Core Concepts
Active learning can be used to efficiently estimate non-parametric choice models, overcoming identifiability challenges that arise with offline data.
Abstract
The paper studies the problem of actively learning a non-parametric choice model based on consumers' decisions. It presents a negative result showing that such choice models may not be identifiable, even with active learning. To overcome this, the paper introduces a Directed Acyclic Graph (DAG) representation of the choice model, which provably encodes all the information that can be inferred from the available data.
The key contributions are:
Indistinguishability Result: The paper shows that even with active learning, two different non-parametric choice models can be information-theoretically indistinguishable from each other.
DAG Representation: To address the identifiability issue, the paper introduces a novel DAG representation of non-parametric choice models. This representation can always be uniquely identified, assuming enough samples with suitably chosen choice sets.

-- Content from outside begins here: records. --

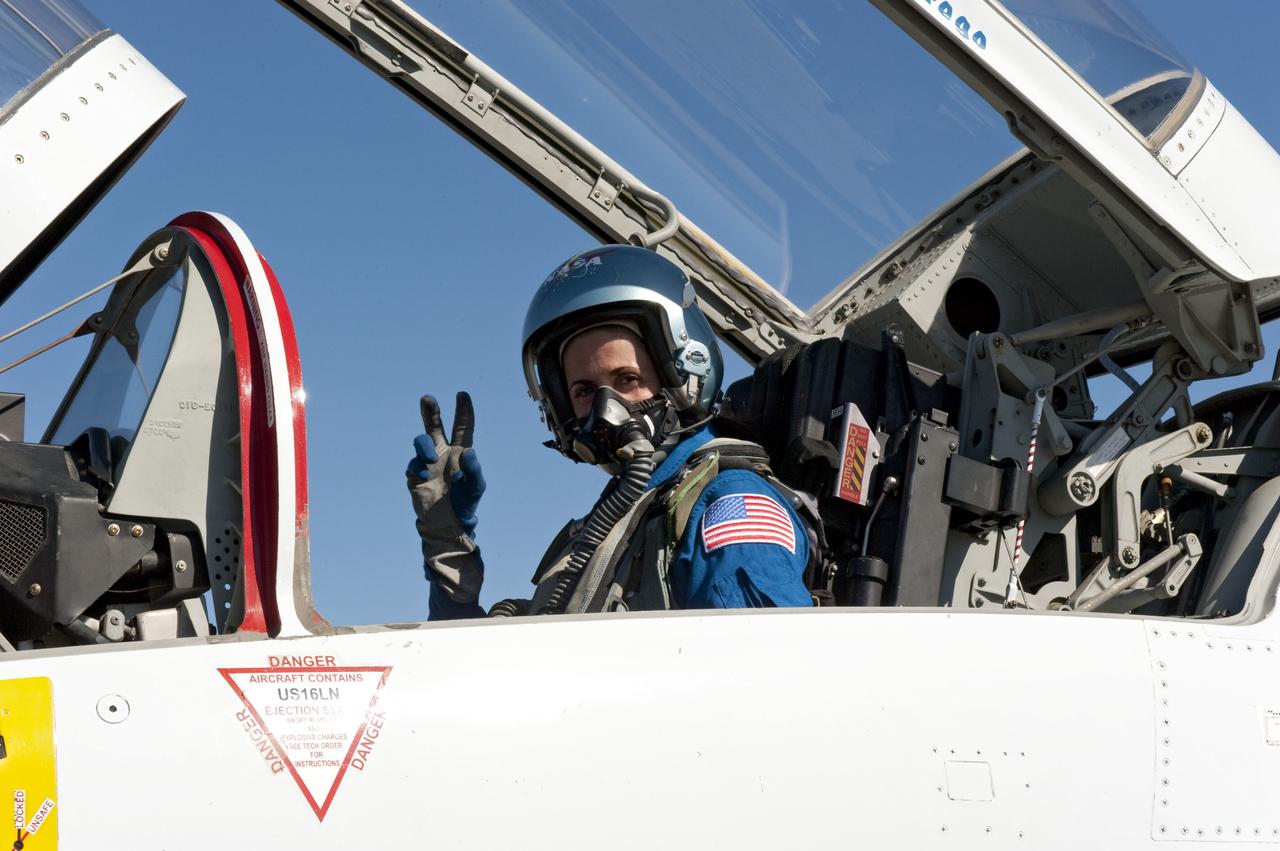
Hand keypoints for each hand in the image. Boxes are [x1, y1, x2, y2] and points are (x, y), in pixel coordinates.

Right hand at [407, 392, 485, 601]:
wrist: (447, 525)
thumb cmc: (465, 504)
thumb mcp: (477, 486)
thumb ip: (475, 469)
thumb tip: (468, 452)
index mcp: (461, 452)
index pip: (463, 427)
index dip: (463, 410)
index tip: (463, 395)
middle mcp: (442, 453)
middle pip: (435, 426)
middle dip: (431, 411)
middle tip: (427, 399)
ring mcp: (427, 463)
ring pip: (421, 441)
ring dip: (424, 444)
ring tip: (430, 456)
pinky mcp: (415, 475)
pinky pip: (413, 464)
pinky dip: (419, 467)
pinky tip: (425, 476)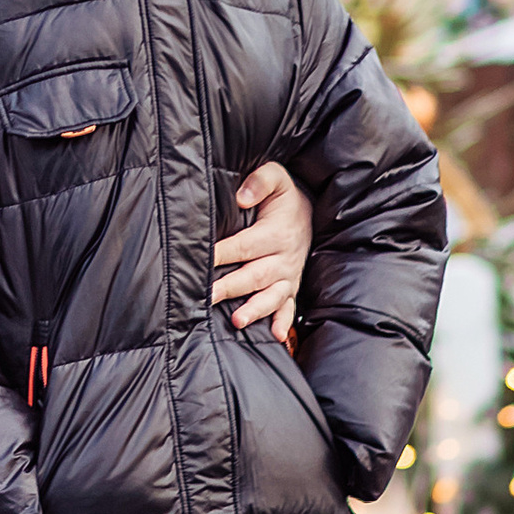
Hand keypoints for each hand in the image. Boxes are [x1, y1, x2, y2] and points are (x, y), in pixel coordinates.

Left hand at [213, 157, 310, 346]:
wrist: (310, 211)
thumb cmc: (284, 196)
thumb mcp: (277, 177)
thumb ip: (260, 180)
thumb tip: (242, 197)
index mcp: (277, 232)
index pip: (244, 245)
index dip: (222, 253)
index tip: (203, 259)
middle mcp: (285, 257)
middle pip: (255, 275)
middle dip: (231, 287)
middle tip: (209, 296)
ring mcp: (289, 275)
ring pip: (272, 296)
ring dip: (255, 309)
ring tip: (238, 321)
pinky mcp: (291, 287)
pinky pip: (290, 308)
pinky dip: (283, 322)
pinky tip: (274, 336)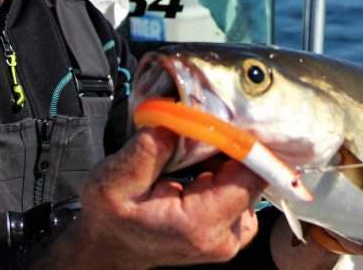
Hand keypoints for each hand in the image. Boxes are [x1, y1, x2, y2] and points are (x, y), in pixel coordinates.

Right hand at [34, 127, 266, 268]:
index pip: (250, 175)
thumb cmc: (110, 219)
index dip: (242, 140)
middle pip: (253, 174)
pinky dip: (224, 170)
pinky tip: (199, 166)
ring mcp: (232, 233)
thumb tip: (179, 116)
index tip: (225, 115)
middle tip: (202, 127)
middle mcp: (225, 236)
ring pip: (248, 178)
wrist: (110, 246)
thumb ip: (148, 149)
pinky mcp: (231, 226)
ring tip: (194, 151)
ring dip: (226, 157)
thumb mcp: (113, 181)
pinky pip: (241, 186)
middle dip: (231, 146)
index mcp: (200, 225)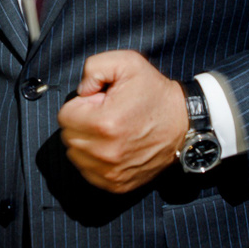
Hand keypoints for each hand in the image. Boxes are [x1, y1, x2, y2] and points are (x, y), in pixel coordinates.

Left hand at [56, 51, 189, 193]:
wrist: (183, 123)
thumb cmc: (154, 93)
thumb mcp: (127, 63)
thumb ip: (94, 67)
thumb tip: (81, 91)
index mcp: (103, 123)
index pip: (65, 116)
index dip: (82, 105)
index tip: (101, 102)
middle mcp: (105, 152)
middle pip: (68, 136)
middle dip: (82, 123)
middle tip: (106, 115)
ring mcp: (111, 172)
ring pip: (76, 155)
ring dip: (86, 142)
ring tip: (110, 131)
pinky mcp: (116, 184)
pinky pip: (88, 172)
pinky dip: (94, 160)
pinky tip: (112, 147)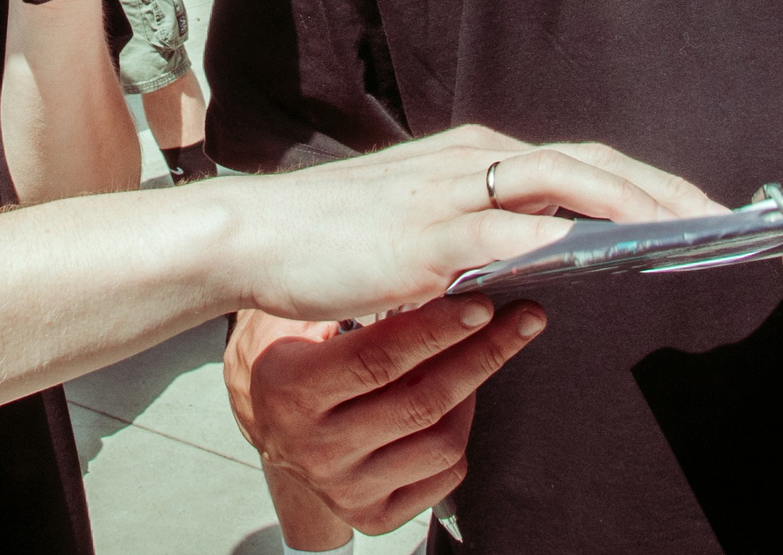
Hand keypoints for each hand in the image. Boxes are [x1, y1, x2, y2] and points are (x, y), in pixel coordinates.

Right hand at [227, 125, 715, 333]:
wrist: (258, 234)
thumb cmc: (336, 235)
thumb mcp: (425, 222)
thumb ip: (485, 230)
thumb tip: (552, 256)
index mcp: (477, 157)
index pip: (583, 162)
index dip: (648, 182)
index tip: (702, 209)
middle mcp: (473, 161)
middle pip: (590, 163)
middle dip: (662, 189)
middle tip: (721, 220)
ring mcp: (450, 192)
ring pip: (561, 184)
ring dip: (630, 207)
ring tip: (681, 234)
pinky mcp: (425, 233)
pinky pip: (505, 230)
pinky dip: (557, 237)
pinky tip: (596, 254)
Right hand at [230, 300, 542, 534]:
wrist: (261, 422)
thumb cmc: (283, 354)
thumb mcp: (289, 315)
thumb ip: (344, 297)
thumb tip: (423, 269)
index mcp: (291, 392)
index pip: (376, 361)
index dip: (435, 331)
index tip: (481, 303)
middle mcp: (317, 448)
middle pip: (421, 401)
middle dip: (483, 354)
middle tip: (521, 319)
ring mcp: (346, 487)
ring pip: (442, 441)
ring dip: (474, 391)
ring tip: (483, 353)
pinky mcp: (373, 514)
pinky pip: (444, 475)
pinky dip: (462, 433)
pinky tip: (459, 400)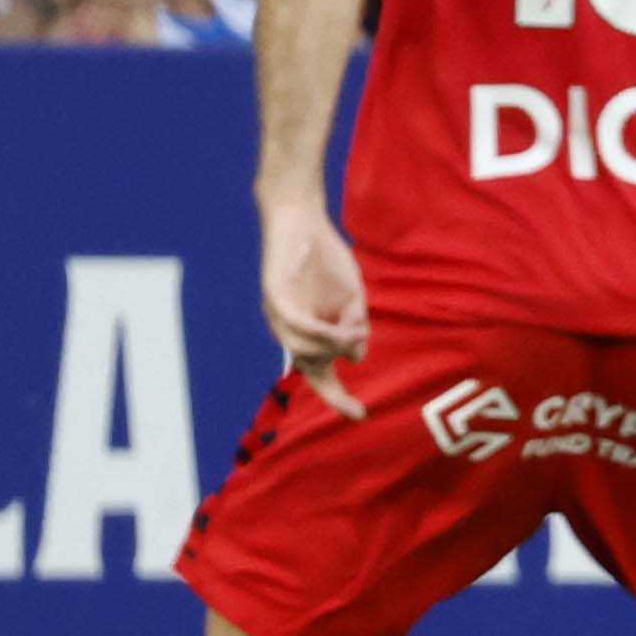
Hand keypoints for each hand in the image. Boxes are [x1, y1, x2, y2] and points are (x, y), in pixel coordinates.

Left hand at [258, 196, 369, 418]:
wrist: (302, 220)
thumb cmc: (326, 258)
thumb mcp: (351, 298)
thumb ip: (353, 327)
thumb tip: (357, 357)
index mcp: (310, 331)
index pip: (320, 372)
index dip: (338, 396)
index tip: (361, 415)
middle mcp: (290, 329)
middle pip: (311, 368)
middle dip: (333, 388)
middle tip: (357, 404)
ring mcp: (279, 315)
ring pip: (304, 349)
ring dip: (333, 346)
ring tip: (356, 328)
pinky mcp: (273, 295)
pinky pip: (295, 324)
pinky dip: (317, 331)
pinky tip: (338, 327)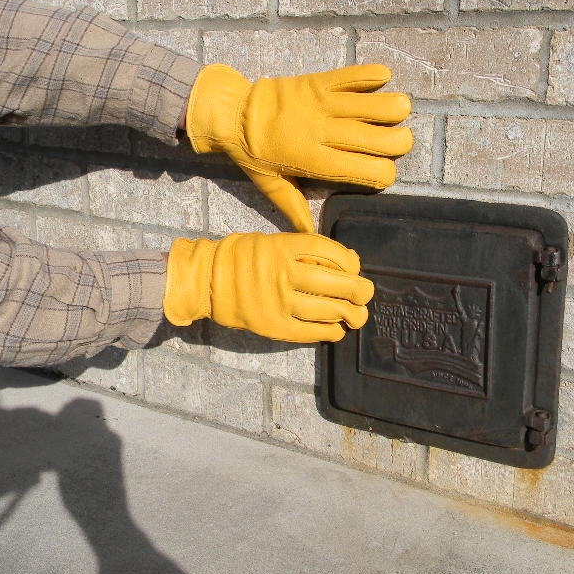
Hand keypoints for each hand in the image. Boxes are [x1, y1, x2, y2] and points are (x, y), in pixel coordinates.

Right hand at [163, 232, 373, 342]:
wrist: (206, 281)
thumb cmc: (242, 257)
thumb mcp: (273, 241)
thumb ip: (306, 249)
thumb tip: (348, 261)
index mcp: (284, 247)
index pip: (331, 254)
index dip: (350, 263)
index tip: (356, 268)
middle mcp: (284, 274)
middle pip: (338, 284)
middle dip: (360, 291)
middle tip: (366, 294)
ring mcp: (280, 302)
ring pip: (329, 310)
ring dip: (351, 314)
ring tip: (357, 315)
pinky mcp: (275, 327)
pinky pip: (312, 331)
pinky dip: (330, 332)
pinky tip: (337, 329)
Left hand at [184, 64, 411, 232]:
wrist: (231, 112)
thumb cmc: (252, 154)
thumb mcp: (272, 186)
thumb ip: (295, 210)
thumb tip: (312, 237)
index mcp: (315, 161)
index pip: (367, 170)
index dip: (385, 174)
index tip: (383, 174)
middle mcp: (324, 132)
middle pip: (379, 139)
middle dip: (400, 143)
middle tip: (399, 143)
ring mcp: (323, 103)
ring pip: (374, 105)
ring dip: (395, 108)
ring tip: (399, 112)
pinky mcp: (319, 81)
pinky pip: (354, 75)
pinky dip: (374, 75)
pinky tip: (383, 80)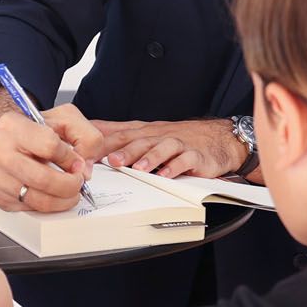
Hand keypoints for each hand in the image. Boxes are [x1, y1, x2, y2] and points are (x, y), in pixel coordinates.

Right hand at [0, 103, 103, 213]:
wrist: (1, 138)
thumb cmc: (31, 129)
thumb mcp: (63, 118)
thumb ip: (85, 136)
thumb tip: (85, 168)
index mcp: (12, 126)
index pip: (50, 146)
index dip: (70, 158)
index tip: (77, 163)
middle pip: (44, 179)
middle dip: (70, 185)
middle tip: (78, 182)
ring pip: (39, 200)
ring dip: (63, 200)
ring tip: (70, 192)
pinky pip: (30, 209)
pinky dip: (48, 206)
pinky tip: (52, 194)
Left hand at [94, 118, 246, 178]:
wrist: (219, 137)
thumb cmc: (180, 138)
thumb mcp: (148, 133)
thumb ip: (122, 134)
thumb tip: (92, 131)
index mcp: (146, 132)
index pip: (121, 134)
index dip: (103, 143)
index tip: (88, 152)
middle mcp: (159, 136)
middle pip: (139, 140)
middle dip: (123, 150)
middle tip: (110, 161)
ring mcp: (178, 144)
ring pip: (161, 148)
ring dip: (148, 158)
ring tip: (137, 169)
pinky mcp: (195, 156)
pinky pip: (184, 161)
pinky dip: (174, 167)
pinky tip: (165, 175)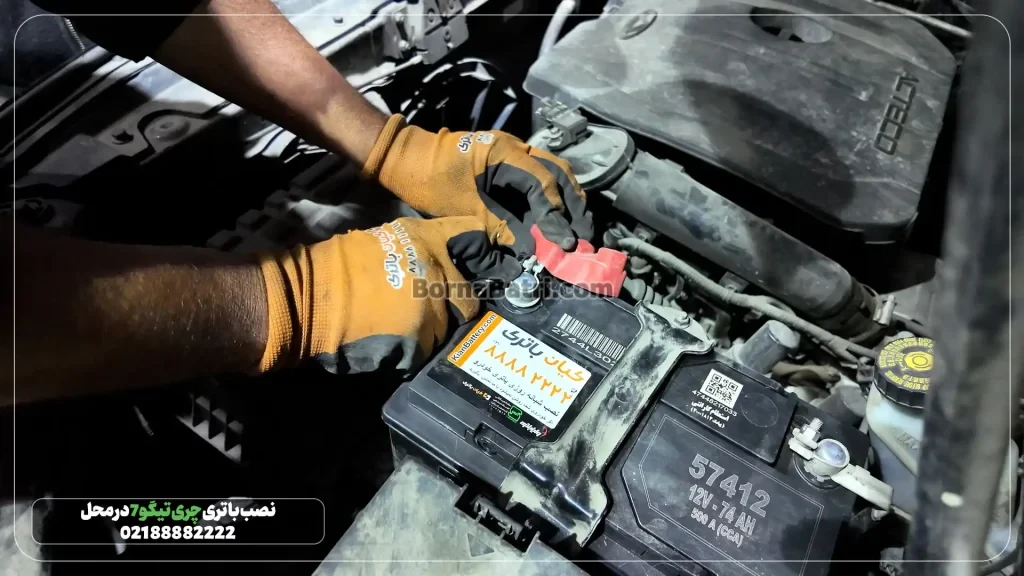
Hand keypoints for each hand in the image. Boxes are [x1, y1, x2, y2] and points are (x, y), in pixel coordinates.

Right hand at [257, 216, 520, 374]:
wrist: (308, 300)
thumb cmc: (336, 268)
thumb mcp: (384, 241)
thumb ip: (418, 252)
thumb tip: (441, 268)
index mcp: (424, 238)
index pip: (471, 235)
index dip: (482, 251)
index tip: (488, 264)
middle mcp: (436, 269)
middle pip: (469, 294)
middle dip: (459, 306)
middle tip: (440, 312)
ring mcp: (432, 307)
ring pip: (449, 326)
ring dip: (435, 331)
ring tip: (407, 330)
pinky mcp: (421, 340)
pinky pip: (429, 349)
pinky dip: (416, 351)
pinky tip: (395, 345)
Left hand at [362, 115, 592, 256]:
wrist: (405, 159)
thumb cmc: (430, 182)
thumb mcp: (466, 210)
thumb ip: (502, 228)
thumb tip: (532, 253)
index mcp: (505, 153)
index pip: (542, 184)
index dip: (555, 216)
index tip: (564, 243)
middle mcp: (516, 146)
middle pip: (558, 173)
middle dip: (573, 205)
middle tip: (584, 234)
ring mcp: (514, 151)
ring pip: (553, 172)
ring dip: (566, 200)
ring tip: (577, 227)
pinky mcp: (508, 161)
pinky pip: (538, 176)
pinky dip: (551, 196)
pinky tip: (557, 216)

Computing Choice Probabilities from the DAG: The paper demonstrates that given a DAG representation of a non-parametric choice model, one can efficiently calculate the probability of selecting an item from a given set of items.
Constructing the DAG with Exact Choice Probabilities: The paper provides an efficient algorithm that can construct the DAG representation when given exact choice probabilities.
Active Learning of the DAG Representation: The paper's primary technical contribution is a method for actively learning the DAG representation from noisy choice frequency data. This method carefully manages error propagation across DAG levels, leading to accurate DAG estimates using only a polynomial number of active queries.
Empirical Evaluation: Experiments on synthetic and real-world data show that the active learning algorithm significantly outperforms non-active choice model estimation approaches, while using fewer queries.
Stats
The choice model has n items and T consumer types/rankings.
The goal is to learn the top n0 positions of all frequent rankings (where n0 = αn for some constant α ∈ (0,1)) and their corresponding probabilities within accuracy ε.
Quotes
"We study the problem of actively learning a non-parametric choice model based on consumers' decisions."
"We present a negative result showing that such choice models may not be identifiable."
"To overcome the identifiability problem, we introduce a directed acyclic graph (DAG) representation of the choice model."